I am not much of a car guy when it comes to mechanics but I do appreciate seeing a classic car restored to its original condition. I know a few guys who have poured countless hours into the restoration of a car. Often they will have a picture of the original car hanging nearby for inspiration as they painstakingly remove and repair the rust and dents of the “old beater”. Restoring a car is not for everyone, you must have a ton of patience, an eye for detail, and a passion for cars if you want the job done right. Each dent, scratch, and driven mile has a story to tell, a story that has a beginning from factory floor to its newly restored beauty.
From beginning to end, the world we live in has a rich history and makes for an incredible story. It tells a tale that has yet to be completed and according to scripture has a hope and promise of a beautiful restoration. The book of Revelation gives us a glimpse into what John calls a new heaven and a new earth, he describes the Holy City, the new Jerusalem coming down from heaven. Before the fall of man, prior to sin entering this world, God was pleased with his creation, it was “very good”. I don’t have to describe what has happened since that time, but if you haven’t noticed things are a far cry from very good anymore. This new heaven and earth is described like this: “There will be no more death’ or mourning or crying or pain… It shone with the glory of God, and its brilliance was like that of a very precious jewel, like a jasper, clear as crystal…The foundations of the city walls were decorated with every kind of precious stone… The great street of the city was of gold, as pure as transparent glass.” WOW, can you imagine it?
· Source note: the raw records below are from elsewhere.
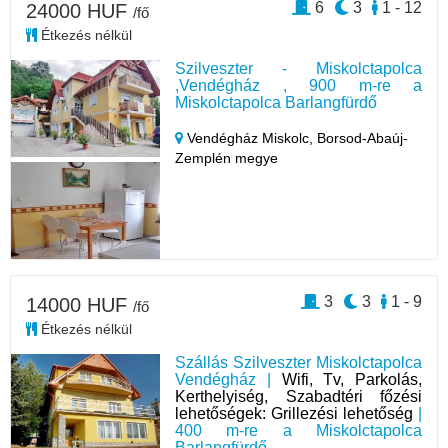
6
3
1 - 12
24000 HUF
/fő
Étkezés nélkül
Szilveszter - Miskolctapolca
,Vendégház , 900 m-re a
Miskolctapolca Barlangfürdő
Vendégház Miskolc,
Borsod-Abaúj-
Zemplén megye
3
3
1 - 9
14000 HUF
/fő
Étkezés nélkül
Szállás Szilveszter Miskolctapolca
Vendégház |
Wifi, Tv, Parkolás,
Kerthelyiség, Szabadtéri főzési
lehetőségek: Grillezési lehetőség
|
400 m-re a Miskolctapolca
Barlangfürdő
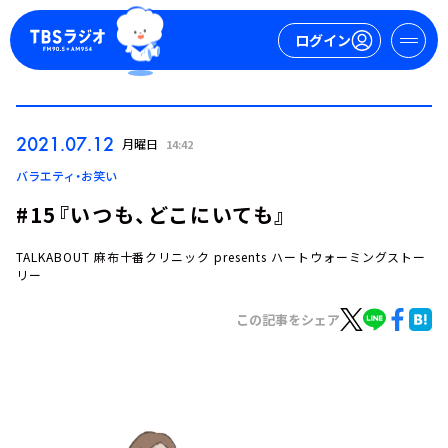
ログイン
マイページ
2021.07.12
月曜日
14:42
新規会員登録
ログイン
バラエティ・お笑い
#15『いつも、どこにいても』
TALKABOUT 麻布十番クリニック presents ハートウォーミングストー
リー
この記事をシェア
今日の番組表
週間番組表
トピックス
TBS Podcast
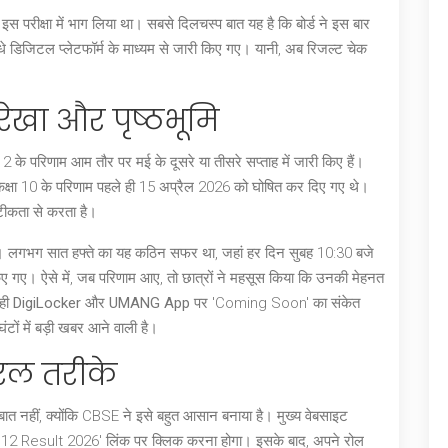
इस परीक्षा में भाग लिया था। सबसे दिलचस्प बात यह है कि बोर्ड ने इस बार
धे डिजिटल प्लेटफॉर्म के माध्यम से जारी किए गए। यानी, अब रिजल्ट चेक
खा और पृष्ठभूमि
2 के परिणाम आम तौर पर मई के दूसरे या तीसरे सप्ताह में जारी किए हैं।
तो कक्षा 10 के परिणाम पहले ही 15 अप्रैल 2026 को घोषित कर दिए गए थे।
ीकता से करता है।
ं। लगभग सात हफ्ते का यह कठिन सफर था, जहां हर दिन सुबह 10:30 बजे
ए गए। ऐसे में, जब परिणाम आए, तो छात्रों ने महसूस किया कि उनकी मेहनत
 ही
DigiLocker
और
UMANG App
पर 'Coming Soon' का संकेत
ों में बड़ी खबर आने वाली है।
रल तरीके
बात नहीं, क्योंकि CBSE ने इसे बहुत आसान बनाया है। मुख्य वेबसाइट
12 Result 2026' लिंक पर क्लिक करना होगा। इसके बाद, अपने रोल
John continues to write about the beauty of this anticipated restoration for those who believe and live in obedience to God’s will. Until then, we are called to be good stewards and care takers of this earth. God’s charge to Adam in the beginning was to “Be fruitful and increase in number; fill the earth and subdue it. Rule over the fish in the sea and the birds in the sky and over every living creature that moves on the ground.” That charge follows through to us today; we have been given a great responsibility until the time comes when Jesus comes back to begin his great restoration project.